3D reconstruction

U-Chrom ships three reconstruction backends under uchrom.recon, all writing the same .h5cd output format.

Backend

Module

Best for

Notes

Nuc Dynamics

uchrom.recon.sc.nucdyn

Single-cell Hi-C / Dip-C

Molecular dynamics, Taichi GPU (CUDA/Metal)

GEM

uchrom.recon.sc.gem

Single-cell, energy minimisation

Taichi autodiff

SMACOF MDS

uchrom.recon.bulk.mds

Bulk Hi-C, contact matrices

PyTorch GPU, inter-chromosomal support

Nuc Dynamics (single-cell)

Input: .pairs / .pairs.gz / .cool. Output: .h5cd (one trace per chromosome).

CLI:

python -m uchrom.recon.sc.nucdyn cell1.pairs out.h5cd \
    --arch=cuda --dyns=500 \
    --size_steps='[8, 4, 2, 0.4, 0.2, 0.1]'

Key parameters:

Param

Default

Meaning

arch

"gpu"

Taichi architecture: cpu / cuda / vulkan / metal

dyns

500

MD steps per resolution stage

size_steps

[8, 4, 2, 0.4, 0.2, 0.1] (Mb)

Multi-resolution refinement schedule

hot / cold

5000 / 10

Initial / final temperature

pow

-0.33

Contact-count → distance exponent

cell_id

from filename

Tag propagated into cd.spots['cell_id']

GEM (single-cell, energy minimisation)

Same CLI pattern:

python -m uchrom.recon.sc.gem cell1.pairs out.h5cd --arch=cuda

Writes four energy terms each step (stretch / bend / exclude / contact) with Taichi’s ti.Tape for autodiff gradient descent.

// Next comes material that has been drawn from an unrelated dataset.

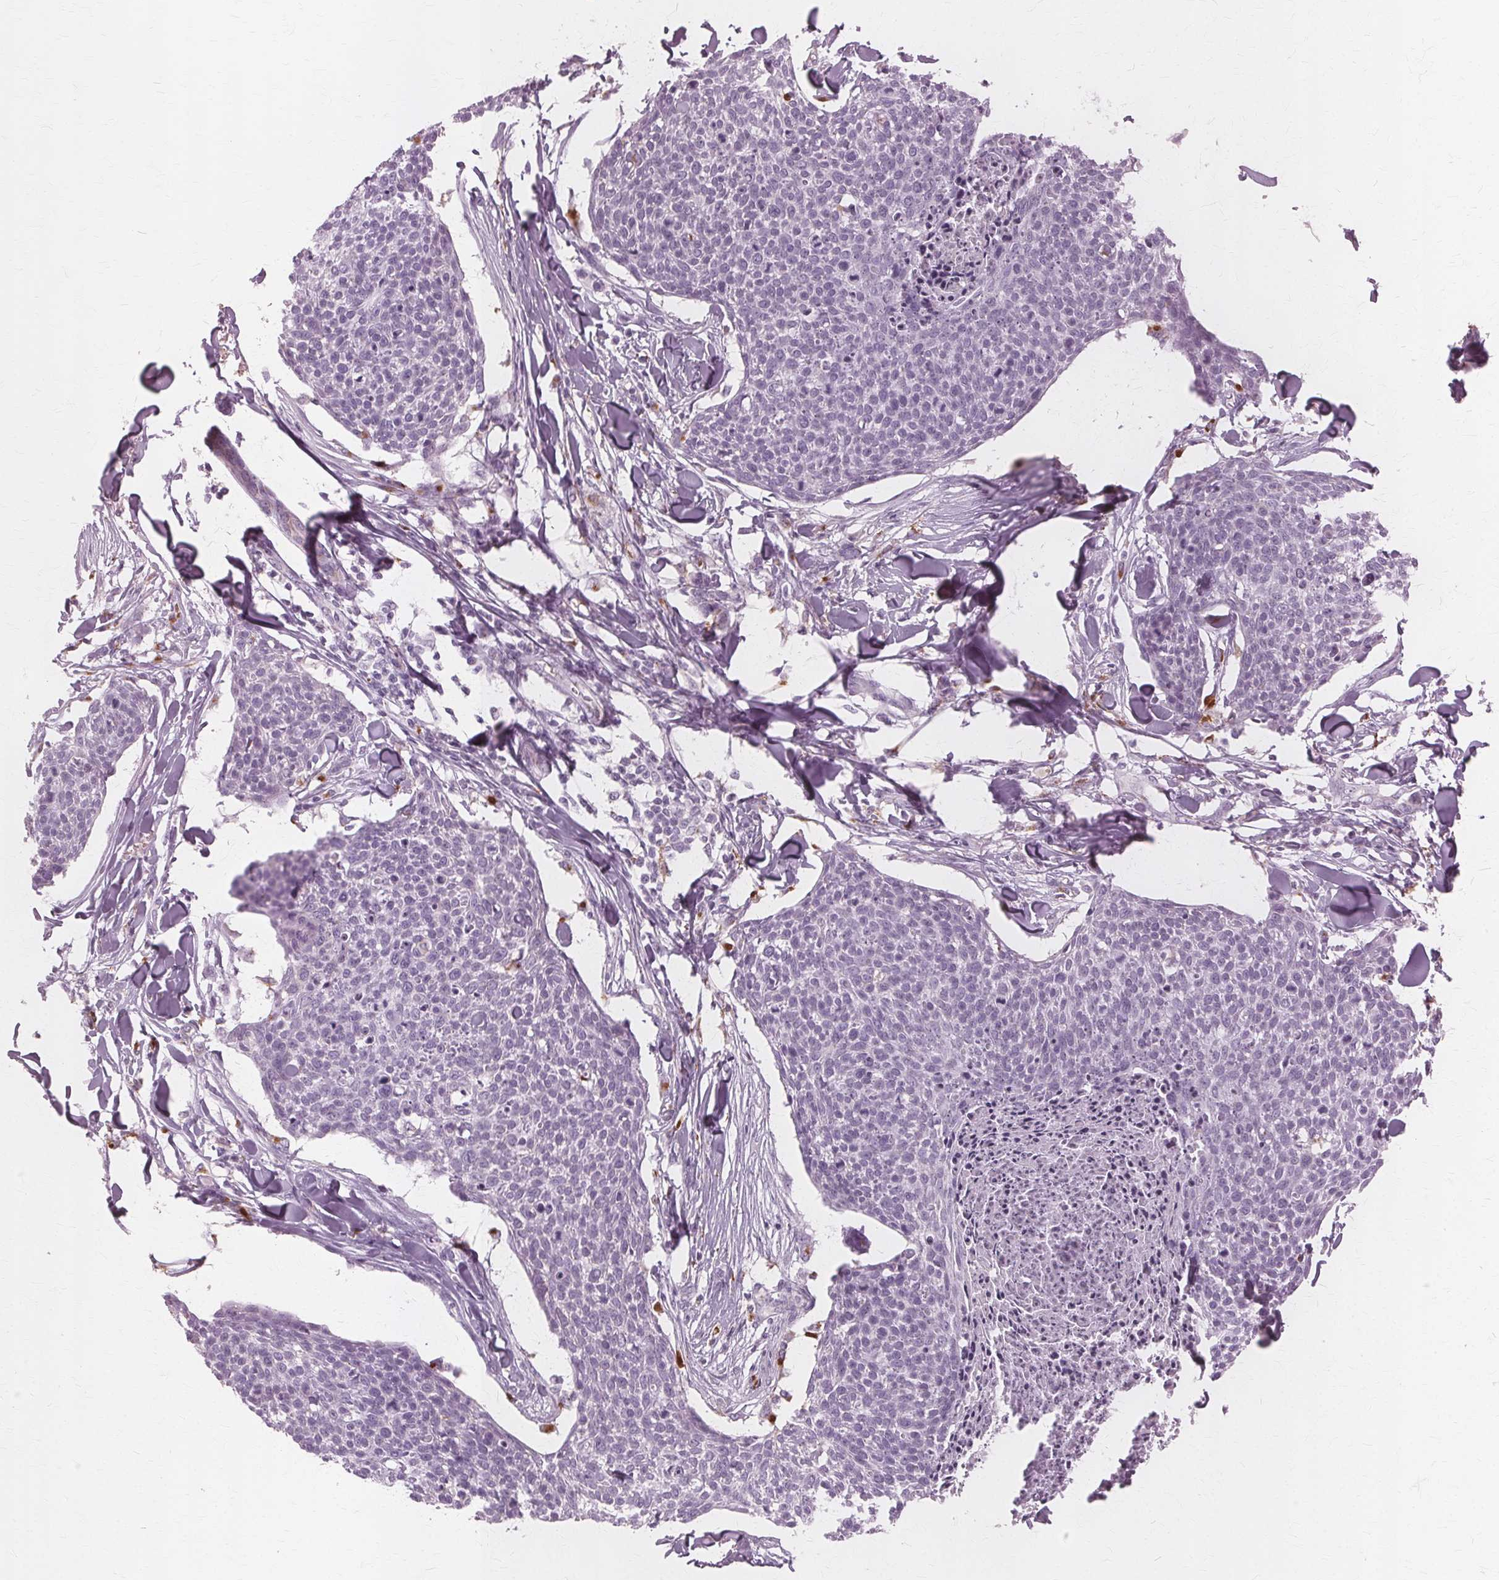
{"staining": {"intensity": "negative", "quantity": "none", "location": "none"}, "tissue": "skin cancer", "cell_type": "Tumor cells", "image_type": "cancer", "snomed": [{"axis": "morphology", "description": "Squamous cell carcinoma, NOS"}, {"axis": "topography", "description": "Skin"}, {"axis": "topography", "description": "Vulva"}], "caption": "IHC micrograph of neoplastic tissue: squamous cell carcinoma (skin) stained with DAB (3,3'-diaminobenzidine) displays no significant protein staining in tumor cells.", "gene": "DNASE2", "patient": {"sex": "female", "age": 75}}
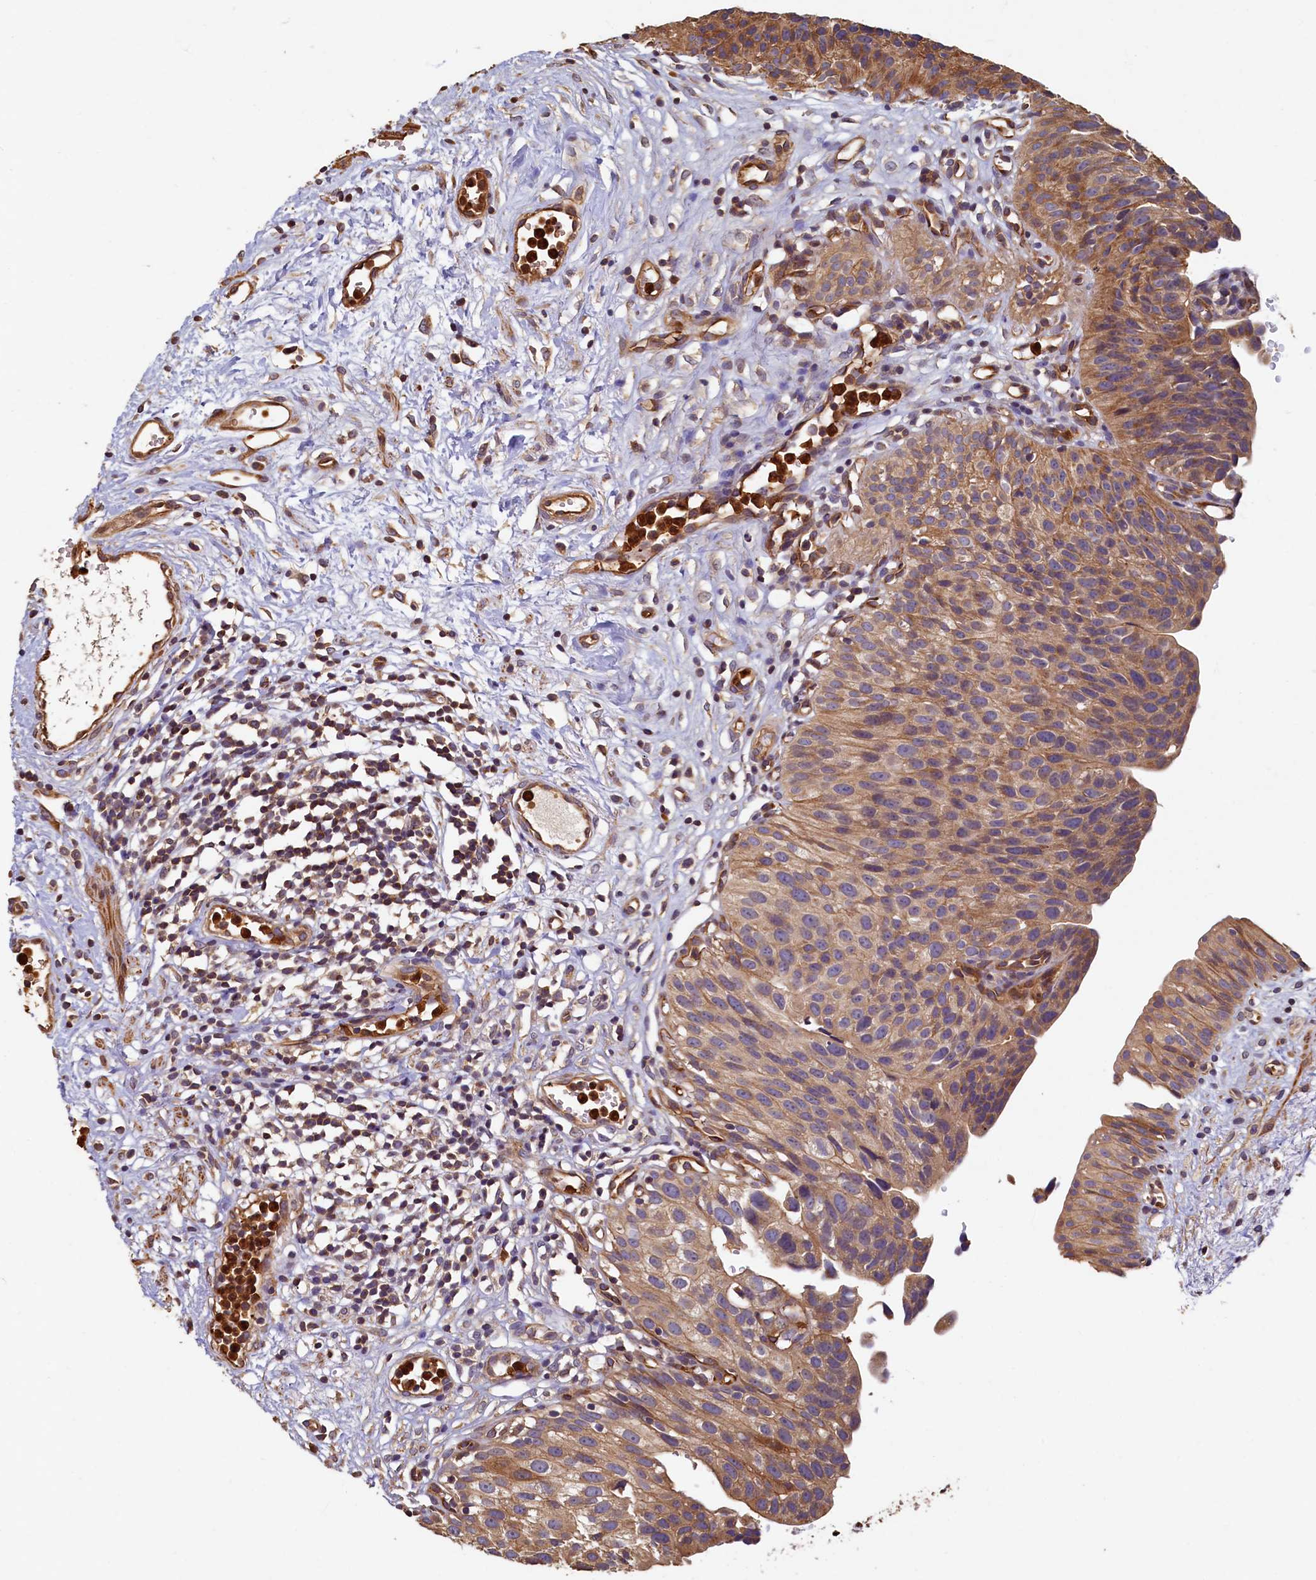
{"staining": {"intensity": "moderate", "quantity": ">75%", "location": "cytoplasmic/membranous"}, "tissue": "urinary bladder", "cell_type": "Urothelial cells", "image_type": "normal", "snomed": [{"axis": "morphology", "description": "Normal tissue, NOS"}, {"axis": "topography", "description": "Urinary bladder"}], "caption": "Approximately >75% of urothelial cells in normal human urinary bladder exhibit moderate cytoplasmic/membranous protein staining as visualized by brown immunohistochemical staining.", "gene": "CCDC102B", "patient": {"sex": "male", "age": 51}}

Bulk MDS (PyTorch, whole-genome)

Input: .hic / .mcool / .cool. Output: .h5cd (or per-chromosome for inter mode).

# Single chromosome
python -m uchrom.recon.bulk.mds data.mcool out.h5cd \
    --resolution=100000 --chrom=chr1 --device=auto

# Whole genome with inter-chromosomal contacts
python -m uchrom.recon.bulk.mds data.mcool ./outdir/ \
    --resolution=100000 --resolution-inter=1000000 \
    --inter=True --device=auto

The solver is SMACOF with CMDS initialisation, implemented in PyTorch so it runs on CUDA / MPS / CPU. Inter-chromosomal mode runs a low-resolution whole-genome scaffold MDS then Procrustes-aligns each chromosome’s high-resolution structure to its scaffold position.

Additional flags:

Flag

Default

Meaning

--alpha

4.0

Contact → distance exponent

--weight

0.05

Distance-decay prior weight

--n_iter

1000

SMACOF iterations

--partitioned

False

Split by TAD for better parallelism

--tad_bed

None

TAD regions BED when --partitioned

Programmatic API

from uchrom.recon.sc.nucdyn import main as nucdyn_main
nucdyn_main("cell1.pairs", "out.h5cd", arch="cuda", dyns=500)

from uchrom import ChromData
cd = ChromData.read("out.h5cd")

All three backends write .h5cd with one trace per chromosome (single cell) or one chromosome structure (bulk). Downstream tools don’t care which reconstructor you used.